As producers adjusted inventory, not least in the poultry sector, both integrator mills and commercial vendors were hit by the reduced feed requirement. The first signs of a recovery did not appear until almost the end of the year, by which time the price of maize (corn) had fallen by 40 percent from 2012 to its lowest since 2010. Prices also ended 2013 about 20 percent lower for feed wheat and almost 10 percent lower for soybeans when compared with the records set in 2012. This led to rapid rethinking of grain choices in feed formulations and encouraged animal protein producers to start to rebuild.

Disease, weather affect feed production

Poultry remains the largest single sector for compound feeds -- accounting for almost 49 percent of the market in 2013. The requirements for poultry feeds felt the effects of disease in 2013, when a variety of avian influenza viruses caused a reduction in flock sizes and a lower consumer demand for poultry products in several parts of the world.

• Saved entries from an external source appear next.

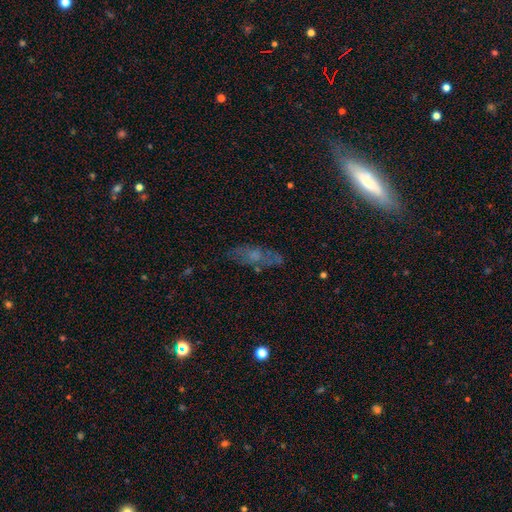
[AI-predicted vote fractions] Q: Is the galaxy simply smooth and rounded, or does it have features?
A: featured or disk — 44%.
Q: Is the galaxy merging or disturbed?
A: none — 70%.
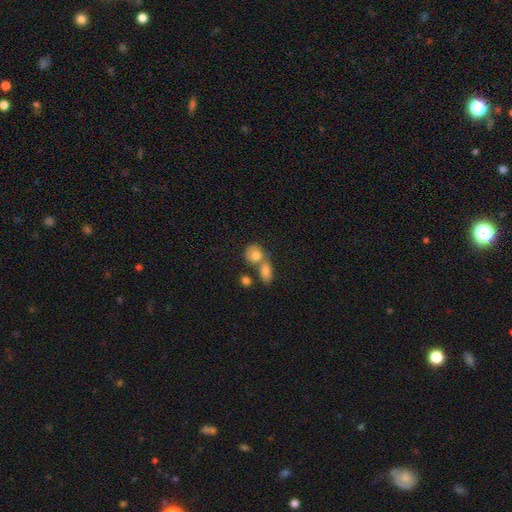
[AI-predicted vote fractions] A smooth galaxy with no disk features (77%) that is round (55%). Merging: merger (49%).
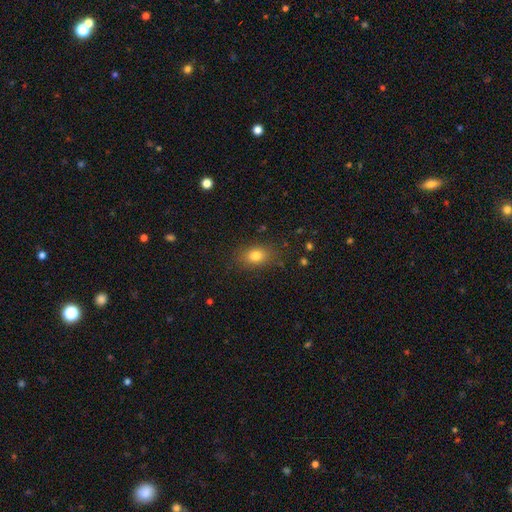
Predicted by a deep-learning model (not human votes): Smooth or featured? smooth (81%)
How rounded? in between (74%)
Merging? none (82%)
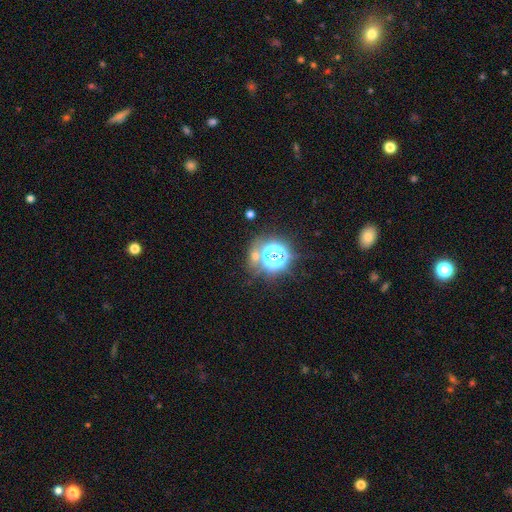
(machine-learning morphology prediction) smooth-or-featured: star or artifact: 50% | smooth: 38% | featured or disk: 12%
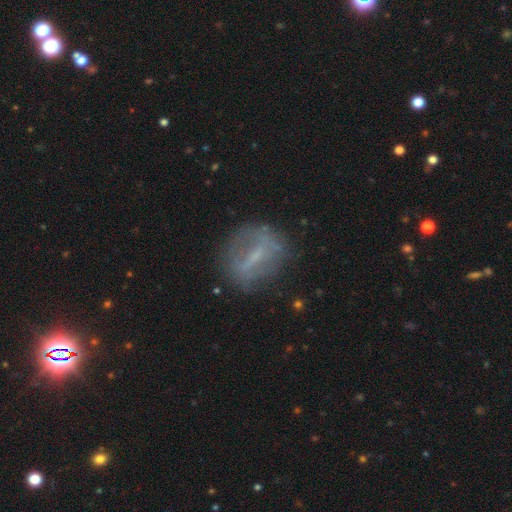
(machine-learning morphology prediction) smooth-or-featured: featured or disk: 52% | smooth: 36% | star or artifact: 12%
  disk-edge-on: no: 85% | yes: 15%
  merging: none: 72% | minor disturbance: 17% | major disturbance: 9% | merger: 2%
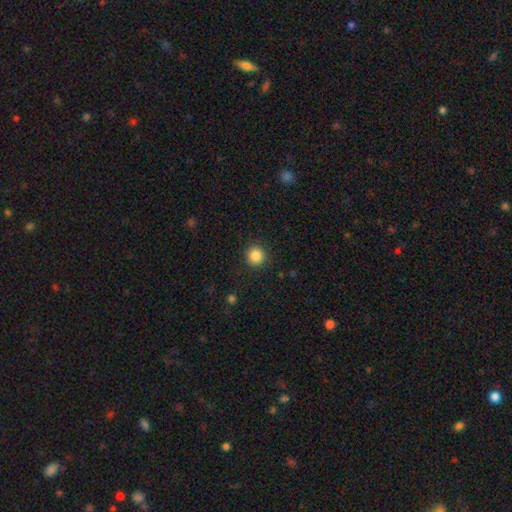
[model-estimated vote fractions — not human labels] Smooth or featured? Predicted: smooth (p=0.86). How rounded? Predicted: round (p=0.94). Merging? Predicted: none (p=0.91).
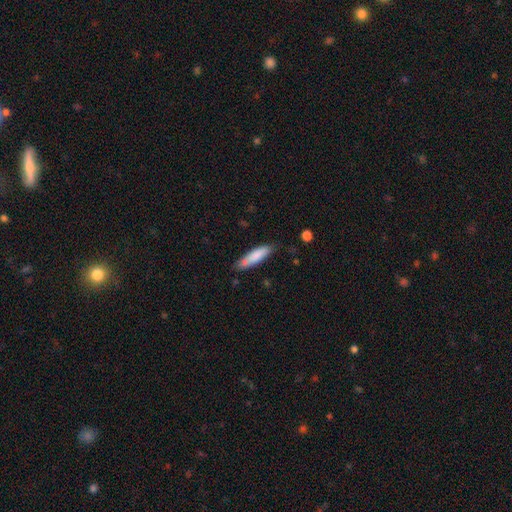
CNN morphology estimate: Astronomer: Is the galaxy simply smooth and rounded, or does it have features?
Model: smooth — 81%.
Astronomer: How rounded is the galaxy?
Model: cigar-shaped — 69%.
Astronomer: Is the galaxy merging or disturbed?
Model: none — 74%.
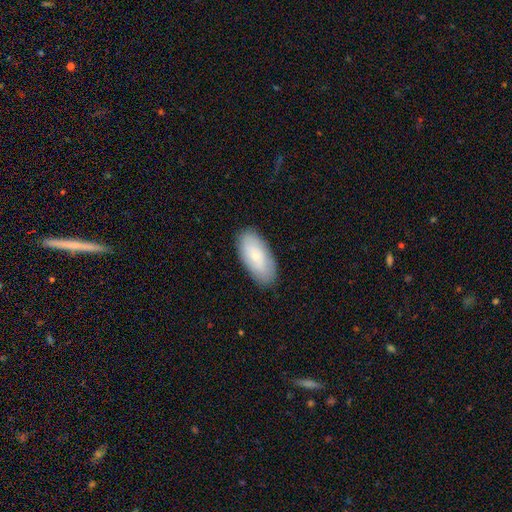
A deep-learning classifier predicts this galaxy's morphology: Smooth or featured? Predicted: smooth (p=0.74). How rounded? Predicted: in between (p=0.90). Merging? Predicted: none (p=0.86).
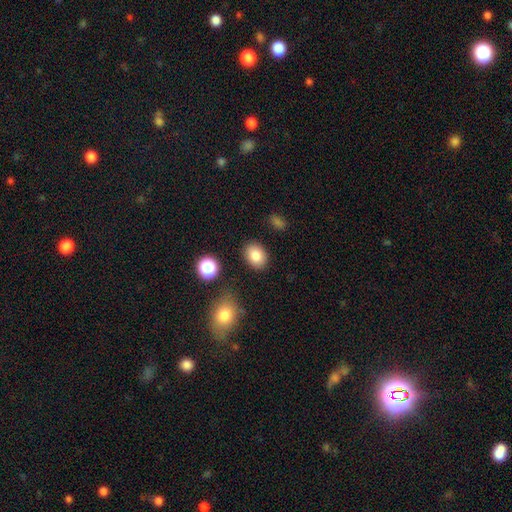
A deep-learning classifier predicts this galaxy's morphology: A smooth galaxy with no disk features (83%) that is in between round and cigar-shaped (70%). Merging: none (86%).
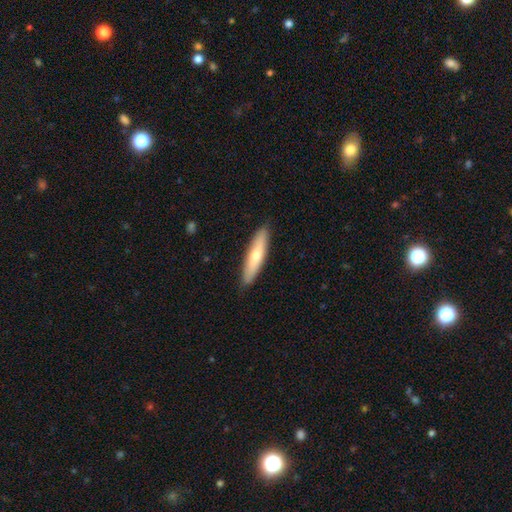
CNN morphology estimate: Smooth or featured? Predicted: smooth (p=0.64). How rounded? Predicted: cigar-shaped (p=0.81). Merging? Predicted: none (p=0.89).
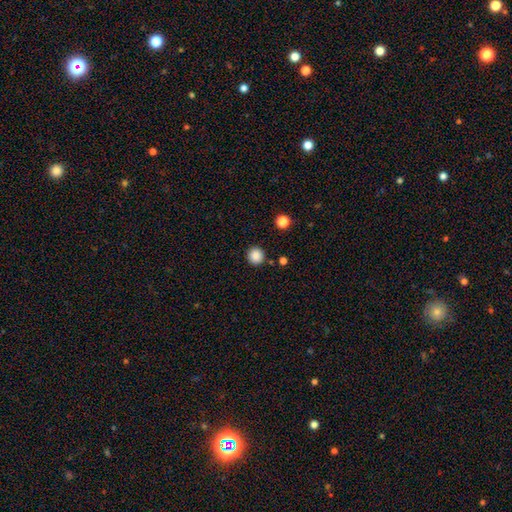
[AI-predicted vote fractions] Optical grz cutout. It shows a smooth galaxy with no disk features (87%) that is round (94%). Merging: none (90%).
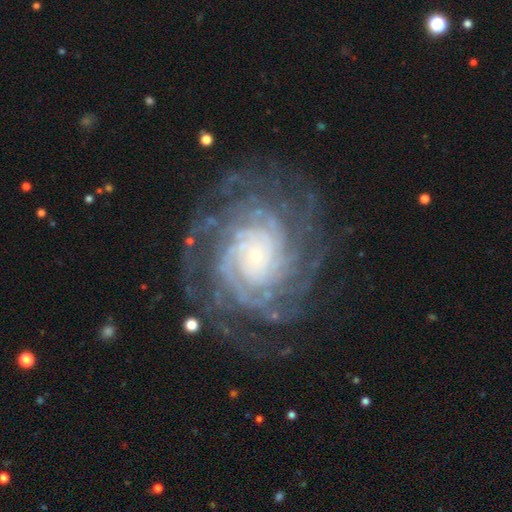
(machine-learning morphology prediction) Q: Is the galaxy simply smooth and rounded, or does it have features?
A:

A growth in the supply of dairy cow diets by compounders traced back partly to weather-related difficulties with pasture grazing in some places. It helped to increase the market share held by ruminant feeds, but pig feeds registered a drop in tonnage and now represent less than 30 percent of total world compounds production.

Feeds for aquaculture presented a mixed picture in 2013. Although a bacterial disease ravaged shrimp farming in several countries and resulted in a 20 percent fall for shrimp feed volumes, they comprise only a relatively small part of the global aquafeed market, muting the impact on total tonnage. Our survey still found signs of growth for fish-feed production, and we consider that at least 33 million metric tons of aquafeeds were made commercially around the world in 2013. In addition, more than 15 million tons were made on the farms or given as straight materials.   

Growth markets

Geographically, we found that the regional all-feeds tonnage increased in 2013 by more than 2 percent in Asia-Pacific and by 1.4 percent in North America. The increases in Middle East/Africa and Europe/Russia were only 0.9 percent and 0.5 percent respectively, while Latin America's volume dropped marginally.

Table 2 shows each geographic region's contribution to the world compound feed production by species in 2013. It demonstrates how widely the distribution of tonnage by species varies. While four out of five regions are comparable for their share of the world total of poultry feeds, there is greater variation between them on feeds for pigs and ruminants and even more on aquafeeds. For example, China and the other countries of the Asia-Pacific contain three-quarters of the global market.

Looking within each region, Figure 2 illustrates the regional breakdown by feed type. It provides confirmation that poultry is the largest single type of feed in all regions, but it also demonstrates the different shares taken by pig, ruminant and aquatic types regionally.  

The range of regional market shares for poultry is only from about one-third to two-thirds. Whereas for pig, it is from less than 1 percent to more than 45 percent; for ruminants, from 7 to 40 percent; and, for aquaculture feeds, from less than 3 percent to more than 78 percent.

From our survey, the compounds manufactured by integrators continue to be most often a factor in the poultry sector. But there is increasing integration in aquafeeds and a small increase in pig feeds.

Overall, forecasting reports contained a degree of optimism that production volumes in 2014 will show a healthy increase. Feeds for broilers, for milking cows and even sometimes for pigs should be in greater demand in 2014, according to the industry insiders. The big question is whether volatility will return, not only in the form of sudden price spikes for grains, but also as a consequence of a major disease that has erupted somewhere to damage both animal inventories and consumer confidence.